„Oficjalny” kowal Cesarstwa Japonii, miecze samurajskie i Zamek Chojnik to połączenie w które trudno uwierzyć. Takie zderzenie może zaistnieć tylko dzięki osobistej pasji, kontaktom, determinacji a i gwieździe pomyślności. Trochę jakby po niebie błysnął meteoryt sypiąc ognistymi skrami a szczęśliwiec zdążył pomyśleć życzenie. Tym szczęśliwcem był Jędrek Ciosański – kasztelan na Zamku Chojnik, który spiął, na wzór pajęczej sieci, w całość wszystkie nitki. Pierwszego października 2016 roku mogliśmy wszyscy podziwiać efekt tej misternej pracy.

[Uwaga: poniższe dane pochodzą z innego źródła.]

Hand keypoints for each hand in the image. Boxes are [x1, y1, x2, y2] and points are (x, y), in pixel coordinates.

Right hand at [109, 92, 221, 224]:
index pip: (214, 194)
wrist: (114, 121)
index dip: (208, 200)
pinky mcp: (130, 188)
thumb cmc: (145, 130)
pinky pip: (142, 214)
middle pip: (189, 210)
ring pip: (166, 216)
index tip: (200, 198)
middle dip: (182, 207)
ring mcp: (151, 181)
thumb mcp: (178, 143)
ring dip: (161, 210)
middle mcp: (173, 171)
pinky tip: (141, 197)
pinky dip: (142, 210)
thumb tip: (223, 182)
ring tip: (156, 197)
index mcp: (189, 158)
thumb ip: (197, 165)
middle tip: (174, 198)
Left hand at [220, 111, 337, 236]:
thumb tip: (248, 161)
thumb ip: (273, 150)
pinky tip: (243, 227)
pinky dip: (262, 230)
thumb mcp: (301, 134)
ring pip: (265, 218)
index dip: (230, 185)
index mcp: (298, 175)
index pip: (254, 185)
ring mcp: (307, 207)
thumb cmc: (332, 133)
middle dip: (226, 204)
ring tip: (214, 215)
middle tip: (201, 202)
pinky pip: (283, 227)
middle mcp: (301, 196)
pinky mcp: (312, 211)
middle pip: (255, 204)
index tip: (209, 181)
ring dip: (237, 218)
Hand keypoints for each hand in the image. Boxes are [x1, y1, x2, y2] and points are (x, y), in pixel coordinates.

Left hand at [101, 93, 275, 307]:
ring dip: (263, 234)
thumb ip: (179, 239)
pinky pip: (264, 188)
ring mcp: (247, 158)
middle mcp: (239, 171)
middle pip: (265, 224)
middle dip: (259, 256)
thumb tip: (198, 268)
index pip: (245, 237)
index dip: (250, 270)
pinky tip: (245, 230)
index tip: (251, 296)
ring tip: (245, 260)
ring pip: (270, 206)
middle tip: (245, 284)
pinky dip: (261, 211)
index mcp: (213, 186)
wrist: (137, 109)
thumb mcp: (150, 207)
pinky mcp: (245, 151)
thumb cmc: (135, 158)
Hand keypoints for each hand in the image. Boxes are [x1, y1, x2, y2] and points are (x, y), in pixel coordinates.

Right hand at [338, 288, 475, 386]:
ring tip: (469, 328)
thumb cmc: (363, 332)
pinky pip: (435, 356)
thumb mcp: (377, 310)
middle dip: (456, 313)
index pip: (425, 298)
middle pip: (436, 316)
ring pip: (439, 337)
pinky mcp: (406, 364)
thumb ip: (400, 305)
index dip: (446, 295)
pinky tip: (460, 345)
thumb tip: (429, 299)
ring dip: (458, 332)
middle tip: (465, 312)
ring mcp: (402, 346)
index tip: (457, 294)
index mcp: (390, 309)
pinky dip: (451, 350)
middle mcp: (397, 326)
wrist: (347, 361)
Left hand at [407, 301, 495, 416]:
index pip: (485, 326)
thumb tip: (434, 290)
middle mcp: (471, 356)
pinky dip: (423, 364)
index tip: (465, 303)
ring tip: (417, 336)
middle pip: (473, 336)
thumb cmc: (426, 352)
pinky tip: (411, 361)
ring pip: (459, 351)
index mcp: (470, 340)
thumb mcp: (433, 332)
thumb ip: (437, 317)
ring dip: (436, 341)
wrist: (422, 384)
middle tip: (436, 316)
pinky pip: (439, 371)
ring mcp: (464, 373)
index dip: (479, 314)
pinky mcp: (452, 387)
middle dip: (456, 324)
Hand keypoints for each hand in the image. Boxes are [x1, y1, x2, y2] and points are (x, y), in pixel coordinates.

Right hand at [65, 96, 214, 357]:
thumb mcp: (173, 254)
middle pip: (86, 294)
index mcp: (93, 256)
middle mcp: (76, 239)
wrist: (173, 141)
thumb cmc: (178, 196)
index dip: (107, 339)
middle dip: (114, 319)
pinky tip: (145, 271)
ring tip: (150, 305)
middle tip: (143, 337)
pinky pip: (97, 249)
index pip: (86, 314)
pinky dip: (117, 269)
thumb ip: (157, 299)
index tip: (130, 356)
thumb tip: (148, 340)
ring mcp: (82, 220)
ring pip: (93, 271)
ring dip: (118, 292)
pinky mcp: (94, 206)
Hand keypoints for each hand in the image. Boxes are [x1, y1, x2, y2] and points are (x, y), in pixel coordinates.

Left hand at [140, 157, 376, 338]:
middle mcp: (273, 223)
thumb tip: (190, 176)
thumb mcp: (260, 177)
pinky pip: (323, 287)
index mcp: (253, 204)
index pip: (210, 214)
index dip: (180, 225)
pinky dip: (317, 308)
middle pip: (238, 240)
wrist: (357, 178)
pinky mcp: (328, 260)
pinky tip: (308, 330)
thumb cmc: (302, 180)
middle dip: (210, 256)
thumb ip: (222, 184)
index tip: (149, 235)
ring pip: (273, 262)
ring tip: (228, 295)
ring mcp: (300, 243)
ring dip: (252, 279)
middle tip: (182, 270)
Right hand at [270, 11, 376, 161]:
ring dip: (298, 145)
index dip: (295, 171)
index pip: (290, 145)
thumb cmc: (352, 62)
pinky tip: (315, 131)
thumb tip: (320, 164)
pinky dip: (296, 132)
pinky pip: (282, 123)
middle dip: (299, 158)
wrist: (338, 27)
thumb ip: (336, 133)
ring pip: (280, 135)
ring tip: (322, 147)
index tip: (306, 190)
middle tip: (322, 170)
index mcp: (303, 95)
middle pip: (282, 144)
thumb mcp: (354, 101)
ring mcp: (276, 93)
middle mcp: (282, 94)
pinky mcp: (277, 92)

Gratka było co się zowie, to nie jest atrakcja na którą można zarezerwować wygodny czas, wsiąść w auto (albo samolot) i po zapłaceniu biletu być jednym z setek tysięcy widzów. Choć po prawdzie nawet nie trzeba było zapłacić za bilet wystarczyło przyjść o 14.00. Zanim doszło do wydarzenia Hiroshi Kojima odwiedził dwukrotnie Zamek gdyż

w procesie hartowania miecza uczestniczy kowal, dobre duchy, demony i właśnie energia miejsca.

Płatnerz sprawdził energię i poprosił o udostępnienie miejsca na rytuał hartowania miecza. Zgodę Kasztelana uzyskał.

 

Impreza zaczęła się pokazem kucia shurikenów w wykonaniu Ereza Shpitzera. Shuriken to ręczny pocisk do miotania – najprostsze to pojedyncze odpowiednio wyważone ostrze. Pod okiem kowala z Izraela chętni mogli spróbować swoich sił w wykonaniu tej prostej broni. Dalej był pokaz polskiego szlifierza mieczy japońskich Jakuba Zamęckiego.

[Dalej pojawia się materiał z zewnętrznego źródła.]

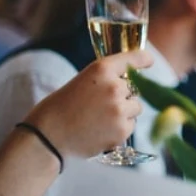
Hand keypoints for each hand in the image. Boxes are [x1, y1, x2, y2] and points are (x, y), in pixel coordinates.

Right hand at [22, 49, 153, 158]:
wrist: (47, 136)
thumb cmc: (61, 108)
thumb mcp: (82, 82)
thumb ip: (105, 80)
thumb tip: (129, 84)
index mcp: (101, 70)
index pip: (132, 59)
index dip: (142, 59)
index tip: (148, 61)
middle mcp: (114, 87)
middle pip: (134, 89)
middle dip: (123, 96)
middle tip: (99, 105)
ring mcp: (120, 109)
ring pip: (135, 107)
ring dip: (124, 112)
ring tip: (99, 118)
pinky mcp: (122, 130)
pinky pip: (131, 125)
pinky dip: (120, 128)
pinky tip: (100, 130)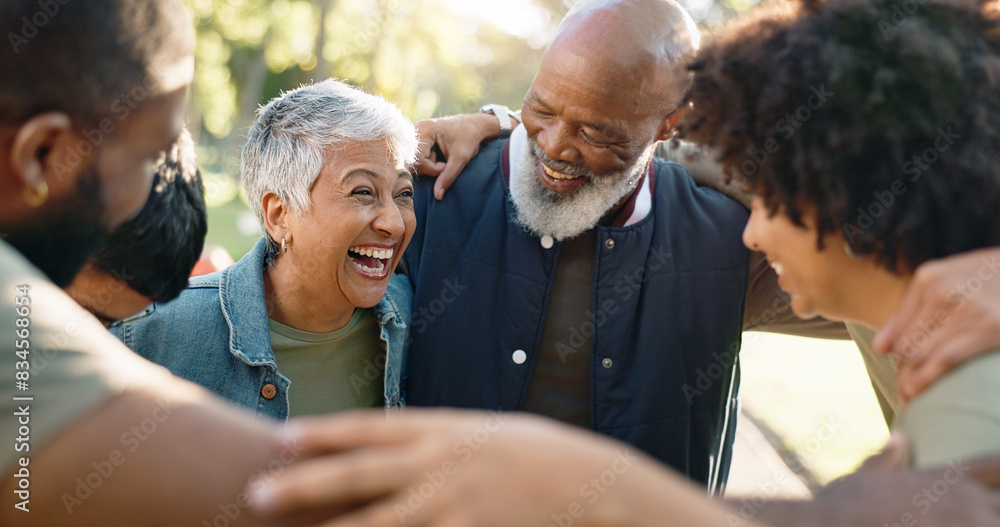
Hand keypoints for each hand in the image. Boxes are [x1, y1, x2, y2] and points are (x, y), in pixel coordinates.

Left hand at [248, 409, 744, 526]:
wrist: (595, 490)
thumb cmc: (543, 458)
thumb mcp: (489, 434)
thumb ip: (441, 440)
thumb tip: (397, 443)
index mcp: (446, 429)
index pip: (372, 427)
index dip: (325, 433)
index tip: (283, 436)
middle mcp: (441, 465)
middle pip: (358, 475)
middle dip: (304, 485)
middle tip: (254, 494)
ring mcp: (452, 507)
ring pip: (376, 523)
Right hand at [414, 114, 501, 199]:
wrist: (473, 126)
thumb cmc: (468, 138)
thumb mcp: (461, 159)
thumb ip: (448, 176)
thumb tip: (437, 196)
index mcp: (425, 129)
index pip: (418, 159)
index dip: (431, 169)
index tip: (445, 167)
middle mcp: (416, 129)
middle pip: (412, 160)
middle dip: (428, 168)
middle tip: (443, 165)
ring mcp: (415, 133)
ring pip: (412, 160)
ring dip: (426, 165)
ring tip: (440, 160)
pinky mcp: (416, 138)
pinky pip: (414, 156)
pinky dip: (425, 162)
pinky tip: (435, 156)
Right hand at [755, 434, 999, 526]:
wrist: (827, 526)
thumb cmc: (843, 506)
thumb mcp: (864, 476)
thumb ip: (887, 458)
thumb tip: (900, 438)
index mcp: (943, 476)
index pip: (998, 463)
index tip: (993, 479)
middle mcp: (961, 499)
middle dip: (996, 507)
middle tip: (976, 512)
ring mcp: (961, 525)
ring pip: (997, 522)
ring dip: (987, 522)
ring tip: (965, 521)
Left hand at [873, 247, 999, 402]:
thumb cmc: (986, 280)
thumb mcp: (947, 281)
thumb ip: (911, 311)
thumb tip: (879, 348)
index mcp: (928, 278)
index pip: (898, 328)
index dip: (895, 353)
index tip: (900, 370)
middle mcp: (941, 291)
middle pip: (906, 343)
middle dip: (903, 369)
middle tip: (904, 389)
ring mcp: (965, 308)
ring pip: (920, 354)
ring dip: (910, 378)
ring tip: (907, 397)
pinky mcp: (989, 327)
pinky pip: (946, 358)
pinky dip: (927, 377)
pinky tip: (917, 389)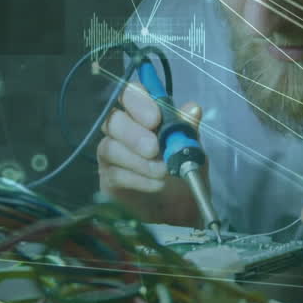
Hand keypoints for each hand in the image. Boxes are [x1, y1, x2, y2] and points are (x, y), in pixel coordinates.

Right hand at [98, 81, 202, 226]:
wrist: (183, 208)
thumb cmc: (185, 170)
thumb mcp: (193, 149)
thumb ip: (188, 129)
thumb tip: (193, 109)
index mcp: (143, 114)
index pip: (129, 94)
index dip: (138, 102)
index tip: (155, 118)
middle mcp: (122, 129)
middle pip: (112, 120)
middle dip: (133, 134)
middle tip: (154, 148)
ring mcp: (112, 154)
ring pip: (109, 148)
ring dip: (138, 160)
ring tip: (163, 171)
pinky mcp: (109, 179)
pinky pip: (114, 174)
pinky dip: (137, 179)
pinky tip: (156, 184)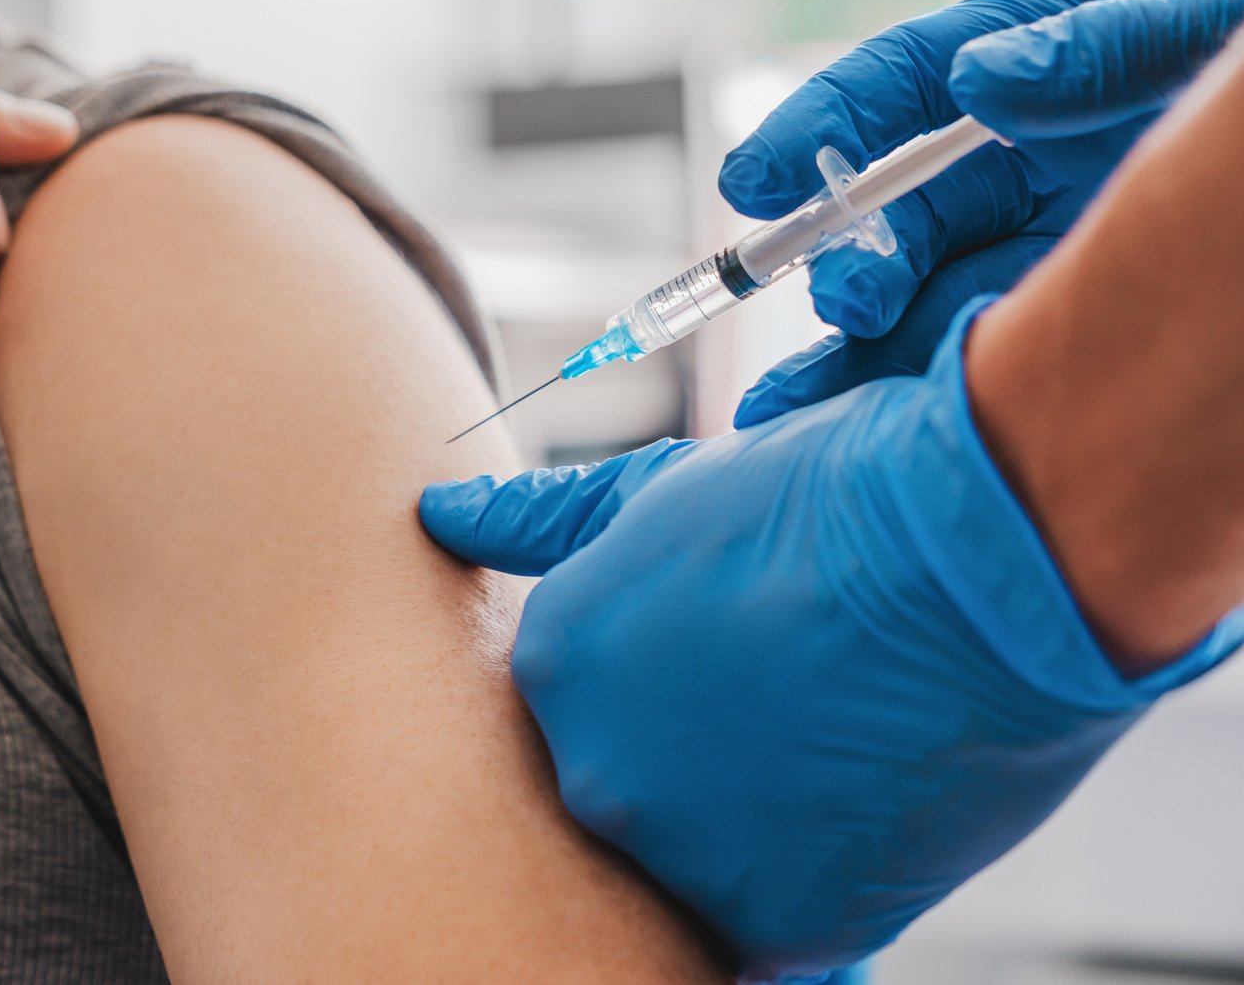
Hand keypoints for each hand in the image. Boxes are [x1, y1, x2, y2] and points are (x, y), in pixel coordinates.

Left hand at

Później były aukcje na których licytowano różne wiekowe elementy broni a także zbierano datki na szczytne cele.

Wstępem do finału był obszerny i bardzo interesujący wykład Hiroshiego Kojima dotyczący historii japońskich mieczy.

Czas powoli (a właściwie to szybko) płynął – zmierzchało i mogła rozpocząć się ceremonia hartowania miecza. Płatnerz obłożył przywiezione ostrze misternie gliną i zaczęło się stopniowe rozgrzewanie klingi.

Proces ten sam w sobie efektowny zakończyło schłodzenie rozgrzanej głowni. Czekała ją jeszcze długa droga do przekształcenia się w piękną broń w cenie samochodu…

 

Wydarzenie zakończyło się ucztą gdzie gospodarze ugościli kowali. Pokaz umiejętności kulinarnych i feeria niecodziennych przepisów był równie efektowny jak ten w wykonaniu gości. Wracaliśmy przy czołówkach z głowami pełnymi wrażeń i równie pełnymi brzuchami.

W chybotliwym świetle naszła mnie nagle wątpliwość – samuraje na Chojniku??? Nie to się chyba nie wydarzyło!